Task description
Taking the line with "middle mcp: (452, 532)" as the first and the last line of the entries as the final one, copy that span exactly.

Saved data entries
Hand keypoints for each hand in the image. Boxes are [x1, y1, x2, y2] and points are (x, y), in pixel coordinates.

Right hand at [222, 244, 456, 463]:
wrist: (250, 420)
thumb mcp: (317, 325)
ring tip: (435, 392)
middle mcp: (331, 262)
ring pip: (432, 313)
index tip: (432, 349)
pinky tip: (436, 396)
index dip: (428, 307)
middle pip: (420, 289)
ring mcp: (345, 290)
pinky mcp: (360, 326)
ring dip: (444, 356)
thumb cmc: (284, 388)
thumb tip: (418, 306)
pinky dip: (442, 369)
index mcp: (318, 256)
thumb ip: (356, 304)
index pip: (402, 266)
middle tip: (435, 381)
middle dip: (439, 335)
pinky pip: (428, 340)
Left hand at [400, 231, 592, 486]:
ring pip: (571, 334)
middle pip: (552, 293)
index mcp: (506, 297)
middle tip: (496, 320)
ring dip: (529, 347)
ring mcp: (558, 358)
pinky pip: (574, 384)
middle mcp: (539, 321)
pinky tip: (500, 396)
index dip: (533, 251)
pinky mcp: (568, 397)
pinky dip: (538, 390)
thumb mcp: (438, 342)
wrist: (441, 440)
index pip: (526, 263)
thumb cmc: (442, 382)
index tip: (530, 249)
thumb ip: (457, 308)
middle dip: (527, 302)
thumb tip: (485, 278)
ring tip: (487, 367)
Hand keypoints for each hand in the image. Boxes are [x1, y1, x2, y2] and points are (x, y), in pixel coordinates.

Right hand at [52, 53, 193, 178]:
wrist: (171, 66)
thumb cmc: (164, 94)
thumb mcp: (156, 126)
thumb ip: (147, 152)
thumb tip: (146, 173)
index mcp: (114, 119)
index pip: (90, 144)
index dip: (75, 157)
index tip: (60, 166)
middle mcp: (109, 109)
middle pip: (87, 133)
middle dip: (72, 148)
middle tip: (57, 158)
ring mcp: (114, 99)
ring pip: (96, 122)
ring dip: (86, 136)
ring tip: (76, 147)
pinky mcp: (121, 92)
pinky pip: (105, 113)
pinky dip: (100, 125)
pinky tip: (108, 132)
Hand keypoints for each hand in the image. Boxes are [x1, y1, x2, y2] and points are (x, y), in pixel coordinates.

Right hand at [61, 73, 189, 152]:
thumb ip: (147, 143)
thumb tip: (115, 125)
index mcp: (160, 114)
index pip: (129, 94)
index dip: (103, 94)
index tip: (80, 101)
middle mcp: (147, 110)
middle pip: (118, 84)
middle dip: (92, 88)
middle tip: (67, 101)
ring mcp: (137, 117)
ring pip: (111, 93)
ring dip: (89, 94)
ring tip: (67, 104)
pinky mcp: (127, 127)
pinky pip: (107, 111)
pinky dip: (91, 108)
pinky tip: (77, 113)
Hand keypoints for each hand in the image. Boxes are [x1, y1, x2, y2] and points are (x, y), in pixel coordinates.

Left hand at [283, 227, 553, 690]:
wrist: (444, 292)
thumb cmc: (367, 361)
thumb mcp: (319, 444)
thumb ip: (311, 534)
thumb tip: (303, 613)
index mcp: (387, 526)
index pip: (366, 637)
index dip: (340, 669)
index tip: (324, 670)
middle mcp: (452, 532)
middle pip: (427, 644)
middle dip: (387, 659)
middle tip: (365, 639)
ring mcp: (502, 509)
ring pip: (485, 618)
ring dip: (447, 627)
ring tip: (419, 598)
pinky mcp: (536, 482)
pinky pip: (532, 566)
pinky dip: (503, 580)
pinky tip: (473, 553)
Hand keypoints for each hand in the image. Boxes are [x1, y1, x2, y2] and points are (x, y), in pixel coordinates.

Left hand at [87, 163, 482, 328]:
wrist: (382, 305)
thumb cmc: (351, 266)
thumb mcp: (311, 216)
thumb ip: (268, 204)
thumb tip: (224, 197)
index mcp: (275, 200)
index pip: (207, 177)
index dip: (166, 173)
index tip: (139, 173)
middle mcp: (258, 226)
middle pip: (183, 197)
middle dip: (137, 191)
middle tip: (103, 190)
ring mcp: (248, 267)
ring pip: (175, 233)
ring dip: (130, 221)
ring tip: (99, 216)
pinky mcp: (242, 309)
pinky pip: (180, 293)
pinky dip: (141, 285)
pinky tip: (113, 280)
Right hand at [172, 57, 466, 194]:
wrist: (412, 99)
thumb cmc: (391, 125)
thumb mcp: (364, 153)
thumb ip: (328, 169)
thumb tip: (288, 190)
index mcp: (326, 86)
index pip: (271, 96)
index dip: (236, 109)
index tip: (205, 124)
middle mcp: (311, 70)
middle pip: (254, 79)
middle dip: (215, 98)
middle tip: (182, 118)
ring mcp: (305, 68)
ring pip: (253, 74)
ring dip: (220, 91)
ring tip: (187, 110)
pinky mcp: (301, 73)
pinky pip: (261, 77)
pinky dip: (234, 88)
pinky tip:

Answer section
middle mcp: (452, 532)
middle pip: (427, 644)
middle dip: (387, 659)
middle tip: (365, 639)
ring mcp: (502, 509)
ring pip: (485, 618)
ring dip: (447, 627)
ring tip: (419, 598)
pinky mcp: (536, 482)
pinky pip: (532, 566)
pinky dip: (503, 580)
pinky tip: (473, 553)
Hand keypoints for each hand in the image. Boxes are [x1, y1, x2, y2] and points are (x, y), in pixel coordinates.

Left hand at [87, 163, 482, 328]:
wrist: (382, 305)
thumb cmc: (351, 266)
thumb mcp: (311, 216)
thumb ip: (268, 204)
thumb tip: (224, 197)
index mcp: (275, 200)
index pip: (207, 177)
index dip: (166, 173)
index tip: (139, 173)
middle mcp: (258, 226)
middle pip: (183, 197)
middle dip: (137, 191)
middle tip: (103, 190)
ring mcp: (248, 267)
ring pip: (175, 233)
ring dip: (130, 221)
ring tip: (99, 216)
pinky mcp: (242, 309)
pinky pip: (180, 293)
pinky dip: (141, 285)
pinky tip: (113, 280)
Right hand at [172, 57, 466, 194]:
wrist: (412, 99)
thumb cmc: (391, 125)
thumb mcp: (364, 153)
thumb ip: (328, 169)
thumb tip: (288, 190)
index mcp: (326, 86)
index pip: (271, 96)
index dip: (236, 109)
index tip: (205, 124)
middle mcp: (311, 70)
middle pip: (254, 79)
middle dip: (215, 98)
middle tip: (182, 118)
ring mcp: (305, 68)
ring pip: (253, 74)
ring dip: (220, 91)
ring tip: (187, 110)
pinky mcp: (301, 73)
pinky pip: (261, 77)
pinky dip: (234, 88)
pinky tip:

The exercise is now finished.